*** Records for this exercise ***
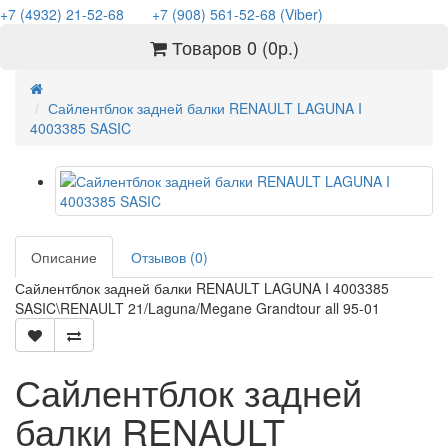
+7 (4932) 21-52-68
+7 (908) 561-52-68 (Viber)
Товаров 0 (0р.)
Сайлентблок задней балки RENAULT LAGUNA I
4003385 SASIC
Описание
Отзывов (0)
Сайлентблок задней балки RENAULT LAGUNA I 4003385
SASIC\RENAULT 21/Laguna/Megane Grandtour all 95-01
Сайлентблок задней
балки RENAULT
*** End of Records for this exercise ***
*Problem details:*
Could you output every line of text in the data above word for word, leaving the pictures out?

*Answer to this problem:*
+7 (4932) 21-52-68
+7 (908) 561-52-68 (Viber)
Товаров 0 (0р.)
Сайлентблок задней балки RENAULT LAGUNA I
4003385 SASIC
Описание
Отзывов (0)
Сайлентблок задней балки RENAULT LAGUNA I 4003385
SASIC\RENAULT 21/Laguna/Megane Grandtour all 95-01
Сайлентблок задней
балки RENAULT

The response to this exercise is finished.